◆ Saved data entries:
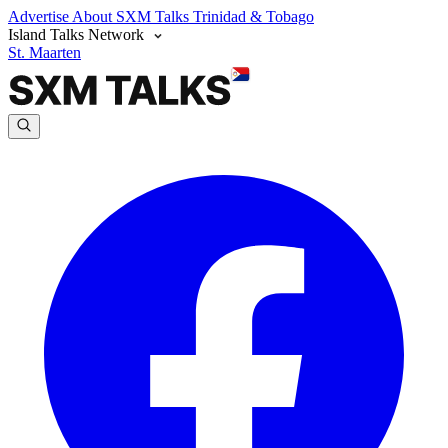
Advertise
About SXM Talks
Trinidad & Tobago
Island Talks Network
St. Maarten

◆ Task goal:
How many of the lines above contain the string "Talks"? Count only matches with the same capitalization, and reply with the number alone.

◆ Response:
2